Police commandos and Moro Islamic Liberation Front (MILF) members fought near the remote town of Mamasapano on the main southern island of Mindanao before dawn, regional military spokesman Captain Joan Petinglay said.
"Ceasefire monitors are now on the ground to separate the forces and remove the casualties," said Petinglay, speaking to AFP by telephone from the neighbouring town of Shariff Aguak.
Regional police chief Noel Armillo told AFP that they have so far recovered the bodies of six police officers, adding that the extraction of more is ongoing.
No rebel bodies had been recovered, he said, and he declined to say how many officers remain unacounted for.
"Operational information from the field (is) still sketchy at the moment but what we know so far is that there is an ongoing operation in the area against a high-value target believed to be behind the recent spate of bombings in Central Mindanao," national police chief Leonardo Espina said in a statement.
Mohagher Iqbal, the lead MILF negotiator in a landmark peace deal signed in March last year, also confirmed the incident, but would not say how many fighters were wounded or killed.The 10,000-member MILF had agreed to end decades of rebellion in the mainly Catholic nation in exchange for a proposed law now being debated in parliament that would give the minority Muslims self-rule in several southern provinces.
"This is the first encounter between the MILF and (government forces) this year. Hopefully, this will be the last," Iqbal told AFP by telephone.
He said the police had entered an MILF-influenced area without notifying the group first, while searching for members of the Bangsamoro Islamic Freedom Fighters (BIFF), which disagrees with the peace talks and broke away from the MILF in 2008.
"They (police) ran into an MILF force. The ceasefire monitors are now in the area," Iqbal added.
"We heard some people were killed, but I believe this will not affect the peace process," he added.
Both Iqbal and Petinglay said a joint government-MILF ceasefire committee and a small international monitoring team of soldiers and police from Malaysia and other countries had arrived in the area by the afternoon to "disengage" the two groups.
The clash in Mamasapano, about 900 kilometres (559 miles) south of Manila, was only the second since two soldiers and 18 Muslim gunmen were killed in a clash on the southern island of Basilan in April 2014.

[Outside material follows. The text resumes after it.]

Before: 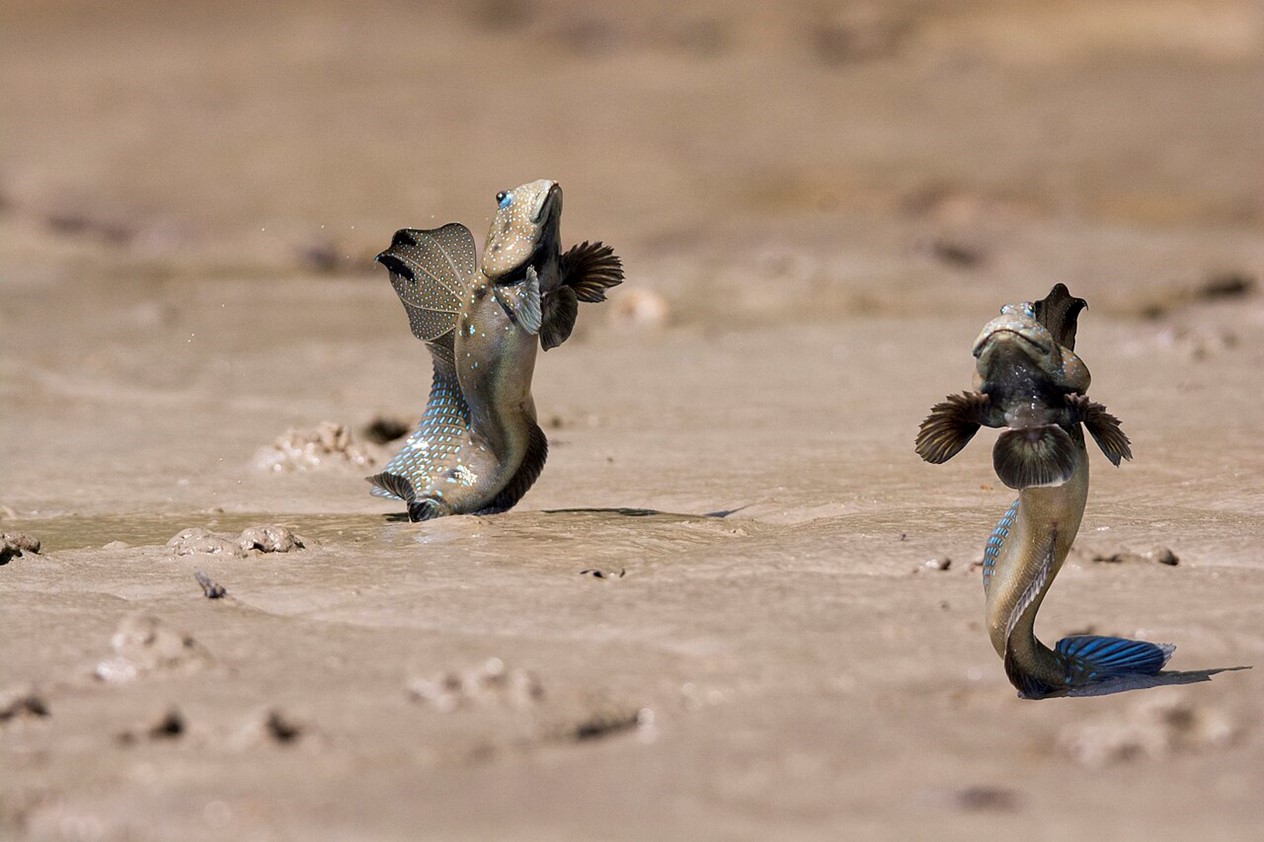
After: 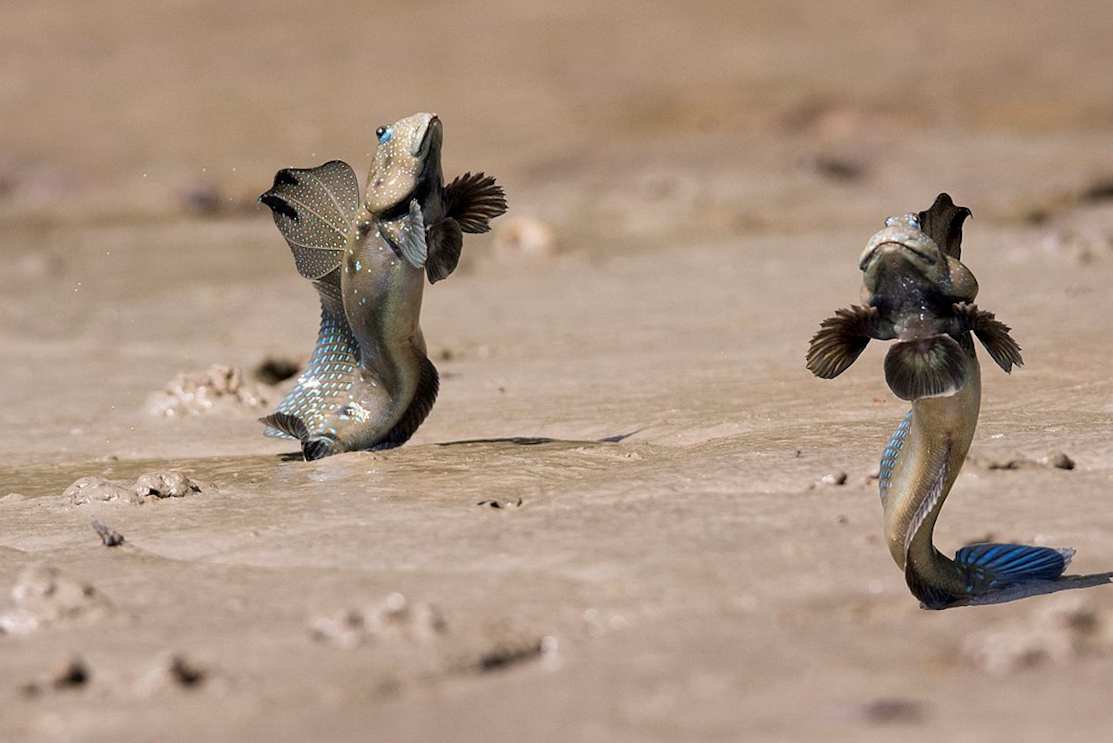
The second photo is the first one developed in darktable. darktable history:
crop and rotate: angle 2.61°, left 5.944%, top 5.718%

Such incidents once broke out with much greater frequency prior to the signing of the treaty, during a rebellion that has claimed tens of thousands of lives.
After the April fighting, the government accused the MILF of helping Islamic extremists under attack from security forces. The group acknowledged four of its members were killed.
Since the peace deal was struck, government forces have been going after the BIFF, a group of several hundred Muslim gunmen who last year pledged allegiance to Islamic State fighters in Iraq and Syria.